[Start of section]

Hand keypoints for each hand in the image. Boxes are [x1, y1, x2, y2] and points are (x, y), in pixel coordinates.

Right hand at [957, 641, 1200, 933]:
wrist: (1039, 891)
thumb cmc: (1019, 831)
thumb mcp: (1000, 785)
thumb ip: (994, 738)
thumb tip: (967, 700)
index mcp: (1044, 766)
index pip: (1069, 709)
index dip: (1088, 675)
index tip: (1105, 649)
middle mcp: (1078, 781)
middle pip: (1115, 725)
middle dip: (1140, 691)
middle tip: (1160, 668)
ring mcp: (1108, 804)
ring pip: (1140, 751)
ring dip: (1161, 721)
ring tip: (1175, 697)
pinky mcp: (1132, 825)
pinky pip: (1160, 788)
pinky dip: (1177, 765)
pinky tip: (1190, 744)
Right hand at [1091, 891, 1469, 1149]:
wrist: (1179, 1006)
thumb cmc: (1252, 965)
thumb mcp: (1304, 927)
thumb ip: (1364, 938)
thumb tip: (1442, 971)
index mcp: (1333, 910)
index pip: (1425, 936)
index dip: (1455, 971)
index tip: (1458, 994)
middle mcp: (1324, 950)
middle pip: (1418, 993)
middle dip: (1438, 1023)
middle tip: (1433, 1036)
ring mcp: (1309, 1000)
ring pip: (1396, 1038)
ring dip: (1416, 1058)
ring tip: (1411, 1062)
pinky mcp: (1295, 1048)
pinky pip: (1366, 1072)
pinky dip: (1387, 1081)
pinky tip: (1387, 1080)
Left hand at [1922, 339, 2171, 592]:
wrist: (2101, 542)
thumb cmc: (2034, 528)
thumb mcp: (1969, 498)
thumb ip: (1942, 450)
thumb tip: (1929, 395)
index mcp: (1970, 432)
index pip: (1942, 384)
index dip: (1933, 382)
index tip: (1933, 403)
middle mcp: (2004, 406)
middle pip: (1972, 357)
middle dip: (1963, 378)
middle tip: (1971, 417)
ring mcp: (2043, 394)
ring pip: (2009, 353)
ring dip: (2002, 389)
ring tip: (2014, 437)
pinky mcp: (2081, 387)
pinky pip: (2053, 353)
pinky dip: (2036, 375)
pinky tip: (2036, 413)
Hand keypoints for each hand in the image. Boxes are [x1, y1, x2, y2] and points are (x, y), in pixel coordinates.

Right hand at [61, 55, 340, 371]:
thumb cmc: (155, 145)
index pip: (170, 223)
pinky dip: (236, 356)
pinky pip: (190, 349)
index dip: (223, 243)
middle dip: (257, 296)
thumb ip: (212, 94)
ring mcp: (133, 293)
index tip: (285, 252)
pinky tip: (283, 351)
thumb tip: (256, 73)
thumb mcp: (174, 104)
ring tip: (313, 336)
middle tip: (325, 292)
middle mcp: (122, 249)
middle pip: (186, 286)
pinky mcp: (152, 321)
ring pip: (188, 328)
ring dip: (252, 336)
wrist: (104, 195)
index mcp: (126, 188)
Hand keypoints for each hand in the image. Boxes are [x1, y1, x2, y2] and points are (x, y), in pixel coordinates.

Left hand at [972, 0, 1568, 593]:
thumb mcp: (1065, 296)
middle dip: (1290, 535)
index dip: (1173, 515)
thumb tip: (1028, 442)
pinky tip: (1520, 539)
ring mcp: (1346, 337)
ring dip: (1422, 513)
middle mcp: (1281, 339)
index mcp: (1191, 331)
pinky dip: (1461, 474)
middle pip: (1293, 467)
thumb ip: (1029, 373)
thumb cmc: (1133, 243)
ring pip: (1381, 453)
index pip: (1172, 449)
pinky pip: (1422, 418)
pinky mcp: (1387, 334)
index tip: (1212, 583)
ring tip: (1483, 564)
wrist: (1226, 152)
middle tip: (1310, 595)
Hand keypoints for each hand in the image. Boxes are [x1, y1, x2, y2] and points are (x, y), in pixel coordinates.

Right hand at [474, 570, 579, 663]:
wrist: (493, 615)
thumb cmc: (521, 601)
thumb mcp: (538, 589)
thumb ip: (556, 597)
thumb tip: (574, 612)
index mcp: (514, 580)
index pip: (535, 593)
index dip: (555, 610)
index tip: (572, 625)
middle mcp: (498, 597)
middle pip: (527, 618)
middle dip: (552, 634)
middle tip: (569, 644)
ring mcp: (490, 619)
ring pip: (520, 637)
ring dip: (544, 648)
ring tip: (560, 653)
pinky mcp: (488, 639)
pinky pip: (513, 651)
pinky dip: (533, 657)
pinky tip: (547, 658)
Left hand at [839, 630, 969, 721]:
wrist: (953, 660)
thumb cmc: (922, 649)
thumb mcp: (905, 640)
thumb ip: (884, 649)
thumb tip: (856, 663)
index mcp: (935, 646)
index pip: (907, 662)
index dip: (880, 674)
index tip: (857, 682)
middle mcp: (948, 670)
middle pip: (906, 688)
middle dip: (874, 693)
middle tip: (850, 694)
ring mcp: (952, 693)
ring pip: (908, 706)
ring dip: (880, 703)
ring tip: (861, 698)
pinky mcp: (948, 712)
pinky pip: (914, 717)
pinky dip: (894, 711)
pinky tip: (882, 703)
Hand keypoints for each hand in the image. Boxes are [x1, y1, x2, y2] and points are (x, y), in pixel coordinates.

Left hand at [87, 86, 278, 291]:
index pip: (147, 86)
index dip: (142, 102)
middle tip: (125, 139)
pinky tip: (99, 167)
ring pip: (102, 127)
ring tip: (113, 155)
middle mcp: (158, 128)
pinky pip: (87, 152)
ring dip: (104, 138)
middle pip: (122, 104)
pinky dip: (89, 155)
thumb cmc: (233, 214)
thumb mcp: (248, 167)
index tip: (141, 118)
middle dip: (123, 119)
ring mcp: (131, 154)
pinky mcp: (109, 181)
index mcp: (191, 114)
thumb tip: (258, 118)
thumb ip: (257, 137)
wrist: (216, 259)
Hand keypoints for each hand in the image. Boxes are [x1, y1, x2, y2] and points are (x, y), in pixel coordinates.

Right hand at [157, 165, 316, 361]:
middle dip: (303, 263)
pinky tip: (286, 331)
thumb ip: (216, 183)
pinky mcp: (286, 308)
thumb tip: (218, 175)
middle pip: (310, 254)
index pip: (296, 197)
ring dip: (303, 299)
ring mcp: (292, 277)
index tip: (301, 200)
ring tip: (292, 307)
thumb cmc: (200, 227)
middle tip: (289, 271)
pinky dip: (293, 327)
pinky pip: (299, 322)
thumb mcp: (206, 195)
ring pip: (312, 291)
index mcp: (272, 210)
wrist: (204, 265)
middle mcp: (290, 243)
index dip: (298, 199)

[End of section]

§ ABOUT THIS TASK
Where the word "Left" appears in a line of the entries, copy that line.

§ SOLVED PROBLEM
Left hand at [1922, 339, 2171, 592]:
Left hand at [972, 0, 1568, 593]:
Left hand at [839, 630, 969, 721]:
Left hand at [87, 86, 278, 291]:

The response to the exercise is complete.